Except i change the capacitor... Now I am using the 1nF capacitor as from scheme and I got the resonant requency of 39-40KHz, but if I put the 2 or 4nF capacitor the transducer start to produce some squeaky noises. I use the laptop charger as a PSU.

Why is that so? Could it be transformer or? Maybe transformer can't handle this frequency?

I hope someone of you will help me..
 

ian field

Joined Oct 27, 2012
6,536
Hello guys... I bought this ultrasonic transducer 60W 40KHz from ebay..

http://www.ebay.com/itm/High-Effici...340024?hash=item5d4d453638:g:ZxoAAOSwPcVVjkKW

and using this schematic i connected him

http://electricstuff.co.uk/levit.html

But from some reason when everything is connected transducer wont work...
Except i change the capacitor... Now I am using the 1nF capacitor as from scheme and I got the resonant requency of 39-40KHz, but if I put the 2 or 4nF capacitor the transducer start to produce some squeaky noises. I use the laptop charger as a PSU.

Why is that so? Could it be transformer or? Maybe transformer can't handle this frequency?

I hope someone of you will help me..
AFAIK: you have to include the apparent loss factor in a feedback loop to maintain drive under load. The transducer has a lot in common with a capacitor, so you have a big phase angle to consider to get any "real" power into it anyway - then when you fill the tank with water and add articles to clean, that creates a loss factor which sends the power vector all over the place.

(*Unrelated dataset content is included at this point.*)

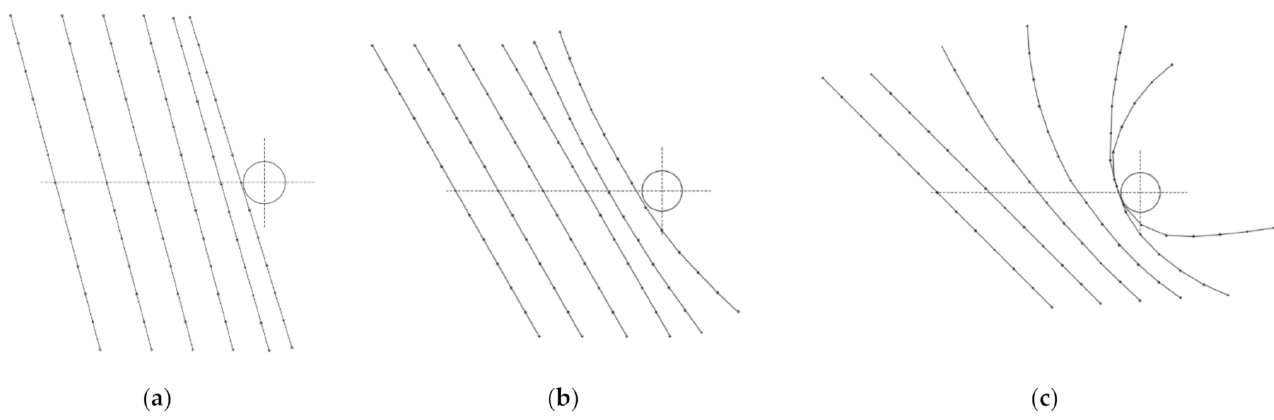
Figure 11. Movement of a single fibre past a cylinder where the ratio of the fibre length to the cylinder diameter is 8: . ∗ = γ ( a ) 1.3 × 10 − 4 , θ = 15 ◦ , ( b )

Silicon chip/EPE published an ultrasonic cleaner, I think they used a PIC to alternate between various frequencies on the basis; "one of those is bound to get it".

Years ago I was mucking about with what I could connect to an electret capsule JFET and put through a power MOSFET stage, one thing I tried was an ancient STC germanium transistor - it produced fierce noise, so I hooked a large piezo disc from a car alarm on the MOSFET output and fired it up. The piezo disc instantly shattered and crazed. If I'd soldered that to the end of a tin can and loaded it with water, I probably would have had a small but pretty decent ultrasonic cleaner.
 

AnalogKid

Joined Aug 1, 2013
11,044
With the components on the schematic, the frequency range is 25 kHz to 39 kHz. The entire range is less than the 40 kHz rating of the driver, but 39 kHz probably is close enough to see something happen. Increasing C1 decreases the output frequency even more, which is why things did not work when you did that. For a better adjustment range, remove C1 and replace it with two capacitors in parallel - 470 pF and 270 pF. This will put 40 kHz closer to the center of the P1 adjustment range.

ak
 

Dodgydave

Joined Jun 22, 2012
11,302
If R2 is a 18k, change it to a 12k, then your preset resistor will give you a bigger frequency span.


40khz is R1 1k, R2 12k +5k with the preset(17k) and 1nF cap
 
Last edited:

ian field

Joined Oct 27, 2012
6,536
If R2 is a 18k, change it to a 12k, then your preset resistor will give you a bigger frequency span.


40khz is R1 1k, R2 12k +5k with the preset(17k) and 1nF cap
The very earliest magazine project ultrasonic cleaner I saw, had a tuneable inductor with a front panel knob. You basically had to put the stuff to be cleaned in it and then tune the oscillator until the water cavitates properly.

The generators in the bench top tanks made by Kerry Ultrasonics were a very crude form of PLL. The actual generator is pretty much an astable driving a centre tapped transformer primary. The base drive comes from a feedback transformer with a centre tapped secondary - its primary is in series with the transducer.
 

Thread Starter

Uskok

Joined Aug 19, 2015
30
I figure out if I put a 50K resistor. The transducer starts to produce so loud and squeaky noises...
If i put water on it I see soo little movements... hmm....
 

AnalogKid

Joined Aug 1, 2013
11,044
Even though you don't say where you are putting the 50K resistor, it doesn't matter. Read the previous posts. 50K is too large a resistor for this timing circuit if you want a 40 kHz output.